▶ What you have to do
When you output the records, match them exactly and omit any picture they include.

▶ Stored data

=== Section Start ===

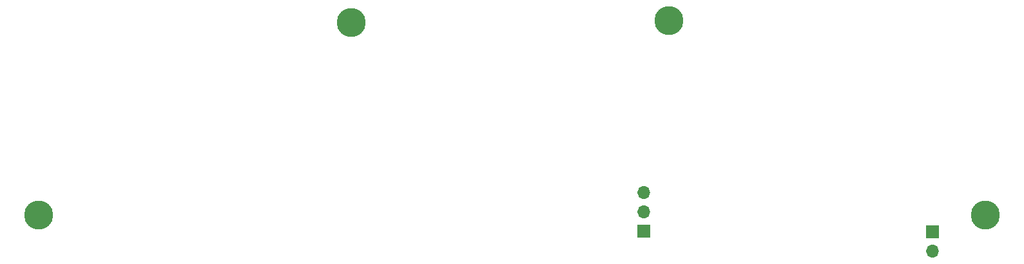
<source format=gbr>
%TF.GenerationSoftware,KiCad,Pcbnew,6.0.6-3a73a75311~116~ubuntu20.04.1*%
%TF.CreationDate,2022-07-28T16:32:40+08:00*%
%TF.ProjectId,Board1,426f6172-6431-42e6-9b69-6361645f7063,rev?*%
%TF.SameCoordinates,Original*%
%TF.FileFunction,Soldermask,Bot*%
%TF.FilePolarity,Negative*%
%FSLAX46Y46*%
G04 Gerber Fmt 4.6, Leading zero omitted, Abs format (unit mm)*
G04 Created by KiCad (PCBNEW 6.0.6-3a73a75311~116~ubuntu20.04.1) date 2022-07-28 16:32:40*
%MOMM*%
%LPD*%
G01*
G04 APERTURE LIST*
%ADD10C,3.800000*%
%ADD11R,1.700000X1.700000*%
%ADD12O,1.700000X1.700000*%
G04 APERTURE END LIST*
D10*
%TO.C,H1*%
X67192097Y-82804098D03*
%TD*%
%TO.C,H2*%
X150012399Y-57239178D03*
%TD*%
%TO.C,H3*%
X191527600Y-82804000D03*
%TD*%
%TO.C,H4*%
X108254800Y-57556400D03*
%TD*%
D11*
%TO.C,J41*%
X184632200Y-85059200D03*
D12*
X184632200Y-87599200D03*
%TD*%
%TO.C,J51*%
X146685400Y-79842600D03*
X146685400Y-82382600D03*
D11*
X146685400Y-84922600D03*
%TD*%
M02*

</source>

=== Section End ===

▶ Answer to the exercise
<source format=gbr>
%TF.GenerationSoftware,KiCad,Pcbnew,6.0.6-3a73a75311~116~ubuntu20.04.1*%
%TF.CreationDate,2022-07-28T16:32:40+08:00*%
%TF.ProjectId,Board1,426f6172-6431-42e6-9b69-6361645f7063,rev?*%
%TF.SameCoordinates,Original*%
%TF.FileFunction,Soldermask,Bot*%
%TF.FilePolarity,Negative*%
%FSLAX46Y46*%
G04 Gerber Fmt 4.6, Leading zero omitted, Abs format (unit mm)*
G04 Created by KiCad (PCBNEW 6.0.6-3a73a75311~116~ubuntu20.04.1) date 2022-07-28 16:32:40*
%MOMM*%
%LPD*%
G01*
G04 APERTURE LIST*
%ADD10C,3.800000*%
%ADD11R,1.700000X1.700000*%
%ADD12O,1.700000X1.700000*%
G04 APERTURE END LIST*
D10*
%TO.C,H1*%
X67192097Y-82804098D03*
%TD*%
%TO.C,H2*%
X150012399Y-57239178D03*
%TD*%
%TO.C,H3*%
X191527600Y-82804000D03*
%TD*%
%TO.C,H4*%
X108254800Y-57556400D03*
%TD*%
D11*
%TO.C,J41*%
X184632200Y-85059200D03*
D12*
X184632200Y-87599200D03*
%TD*%
%TO.C,J51*%
X146685400Y-79842600D03*
X146685400Y-82382600D03*
D11*
X146685400Y-84922600D03*
%TD*%
M02*

</source>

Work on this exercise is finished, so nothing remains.